EXERCISE | Pictures are to be dropped. Everything else in the listing gets copied exactly.

MATERIALS PROVIDED Block Start

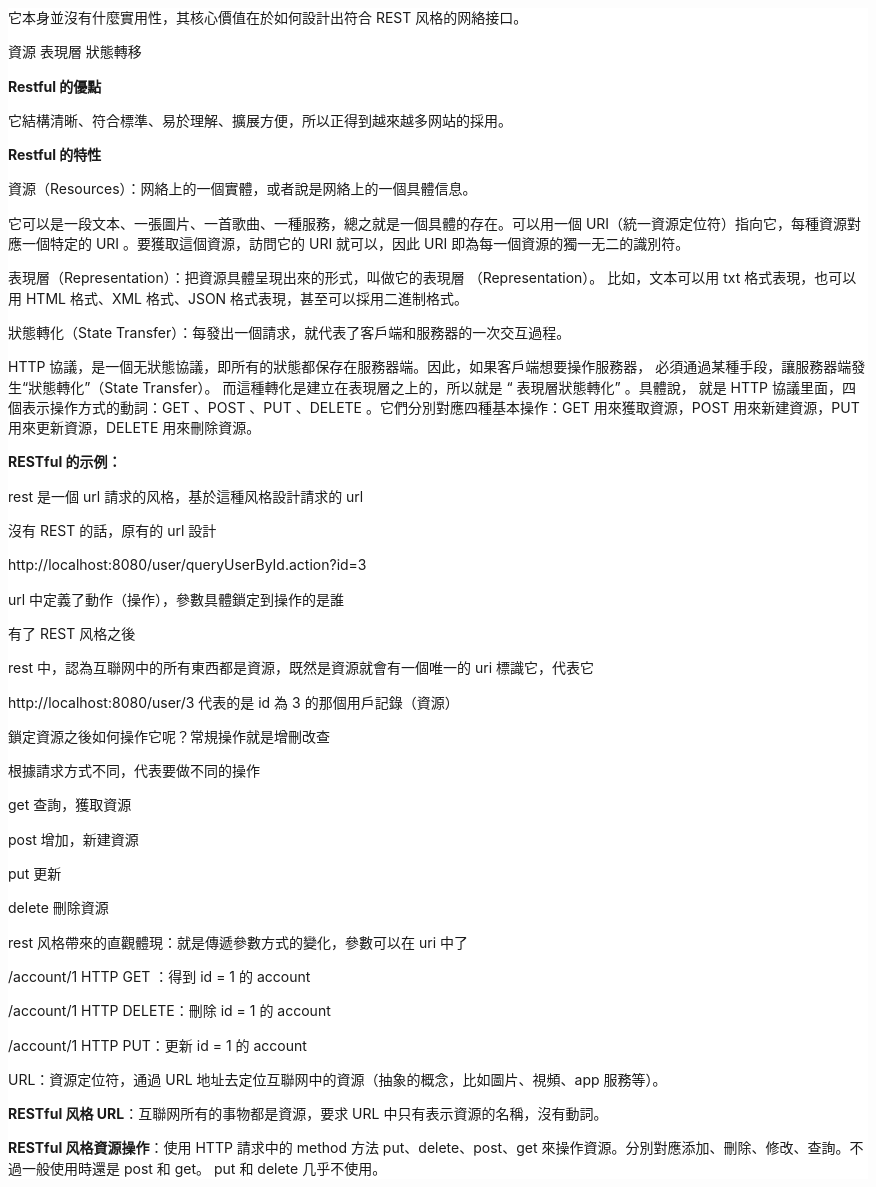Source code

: 它本身並沒有什麼實⽤性，其核⼼價值在於如何設計出符合 REST ⻛格的⽹絡接⼝。

資源 表現層 狀態轉移

**Restful 的優點**

它結構清晰、符合標準、易於理解、擴展⽅便，所以正得到越來越多⽹站的採⽤。

**Restful 的特性**

資源（Resources）：⽹絡上的⼀個實體，或者說是⽹絡上的⼀個具體信息。

它可以是⼀段⽂本、⼀張圖⽚、⼀⾸歌曲、⼀種服務，總之就是⼀個具體的存在。可以⽤⼀個 URI（統⼀資源定位符）指向它，每種資源對應⼀個特定的 URI 。要獲取這個資源，訪問它的 URI 就可以，因此 URI 即為每⼀個資源的獨⼀⽆⼆的識別符。

表現層（Representation）：把資源具體呈現出來的形式，叫做它的表現層 （Representation）。 ⽐如，⽂本可以⽤ txt 格式表現，也可以⽤ HTML 格式、XML 格式、JSON 格式表現，甚⾄可以採⽤⼆進制格式。

狀態轉化（State Transfer）：每發出⼀個請求，就代表了客戶端和服務器的⼀次交互過程。

HTTP 協議，是⼀個⽆狀態協議，即所有的狀態都保存在服務器端。因此，如果客戶端想要操作服務器， 必須通過某種⼿段，讓服務器端發⽣“狀態轉化”（State Transfer）。 ⽽這種轉化是建⽴在表現層之上的，所以就是 “ 表現層狀態轉化” 。具體說， 就是 HTTP 協議⾥⾯，四個表示操作⽅式的動詞：GET 、POST 、PUT 、DELETE 。它們分別對應四種基本操作：GET ⽤來獲取資源，POST ⽤來新建資源，PUT ⽤來更新資源，DELETE ⽤來刪除資源。

**RESTful 的示例：**

rest 是⼀個 url 請求的⻛格，基於這種⻛格設計請求的 url

沒有 REST 的話，原有的 url 設計

http://localhost:8080/user/queryUserById.action?id=3

url 中定義了動作（操作），參數具體鎖定到操作的是誰

有了 REST ⻛格之後

rest 中，認為互聯⽹中的所有東⻄都是資源，既然是資源就會有⼀個唯⼀的 uri 標識它，代表它

http://localhost:8080/user/3 代表的是 id 為 3 的那個⽤戶記錄（資源）

鎖定資源之後如何操作它呢？常規操作就是增刪改查

根據請求⽅式不同，代表要做不同的操作

get 查詢，獲取資源

post 增加，新建資源

put 更新

delete 刪除資源

rest ⻛格帶來的直觀體現：就是傳遞參數⽅式的變化，參數可以在 uri 中了

/account/1 HTTP GET ：得到 id = 1 的 account

/account/1 HTTP DELETE：刪除 id = 1 的 account

/account/1 HTTP PUT：更新 id = 1 的 account

URL：資源定位符，通過 URL 地址去定位互聯⽹中的資源（抽象的概念，⽐如圖⽚、視頻、app 服務等）。

**RESTful ⻛格 URL**：互聯⽹所有的事物都是資源，要求 URL 中只有表示資源的名稱，沒有動詞。

**RESTful ⻛格資源操作**：使⽤ HTTP 請求中的 method ⽅法 put、delete、post、get 來操作資源。分別對應添加、刪除、修改、查詢。不過⼀般使⽤時還是 post 和 get。 put 和 delete ⼏乎不使⽤。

MATERIALS PROVIDED Block End

TASK ANSWER |
Source code

: 它本身並沒有什麼實⽤性，其核⼼價值在於如何設計出符合 REST ⻛格的⽹絡接⼝。

資源 表現層 狀態轉移

**Restful 的優點**

它結構清晰、符合標準、易於理解、擴展⽅便，所以正得到越來越多⽹站的採⽤。

**Restful 的特性**

資源（Resources）：⽹絡上的⼀個實體，或者說是⽹絡上的⼀個具體信息。

它可以是⼀段⽂本、⼀張圖⽚、⼀⾸歌曲、⼀種服務，總之就是⼀個具體的存在。可以⽤⼀個 URI（統⼀資源定位符）指向它，每種資源對應⼀個特定的 URI 。要獲取這個資源，訪問它的 URI 就可以，因此 URI 即為每⼀個資源的獨⼀⽆⼆的識別符。

表現層（Representation）：把資源具體呈現出來的形式，叫做它的表現層 （Representation）。 ⽐如，⽂本可以⽤ txt 格式表現，也可以⽤ HTML 格式、XML 格式、JSON 格式表現，甚⾄可以採⽤⼆進制格式。

狀態轉化（State Transfer）：每發出⼀個請求，就代表了客戶端和服務器的⼀次交互過程。

HTTP 協議，是⼀個⽆狀態協議，即所有的狀態都保存在服務器端。因此，如果客戶端想要操作服務器， 必須通過某種⼿段，讓服務器端發⽣“狀態轉化”（State Transfer）。 ⽽這種轉化是建⽴在表現層之上的，所以就是 “ 表現層狀態轉化” 。具體說， 就是 HTTP 協議⾥⾯，四個表示操作⽅式的動詞：GET 、POST 、PUT 、DELETE 。它們分別對應四種基本操作：GET ⽤來獲取資源，POST ⽤來新建資源，PUT ⽤來更新資源，DELETE ⽤來刪除資源。

**RESTful 的示例：**

rest 是⼀個 url 請求的⻛格，基於這種⻛格設計請求的 url

沒有 REST 的話，原有的 url 設計

http://localhost:8080/user/queryUserById.action?id=3

url 中定義了動作（操作），參數具體鎖定到操作的是誰

有了 REST ⻛格之後

rest 中，認為互聯⽹中的所有東⻄都是資源，既然是資源就會有⼀個唯⼀的 uri 標識它，代表它

http://localhost:8080/user/3 代表的是 id 為 3 的那個⽤戶記錄（資源）

鎖定資源之後如何操作它呢？常規操作就是增刪改查

根據請求⽅式不同，代表要做不同的操作

get 查詢，獲取資源

post 增加，新建資源

put 更新

delete 刪除資源

rest ⻛格帶來的直觀體現：就是傳遞參數⽅式的變化，參數可以在 uri 中了

/account/1 HTTP GET ：得到 id = 1 的 account

/account/1 HTTP DELETE：刪除 id = 1 的 account

/account/1 HTTP PUT：更新 id = 1 的 account

URL：資源定位符，通過 URL 地址去定位互聯⽹中的資源（抽象的概念，⽐如圖⽚、視頻、app 服務等）。

**RESTful ⻛格 URL**：互聯⽹所有的事物都是資源，要求 URL 中只有表示資源的名稱，沒有動詞。

**RESTful ⻛格資源操作**：使⽤ HTTP 請求中的 method ⽅法 put、delete、post、get 來操作資源。分別對應添加、刪除、修改、查詢。不過⼀般使⽤時還是 post 和 get。 put 和 delete ⼏乎不使⽤。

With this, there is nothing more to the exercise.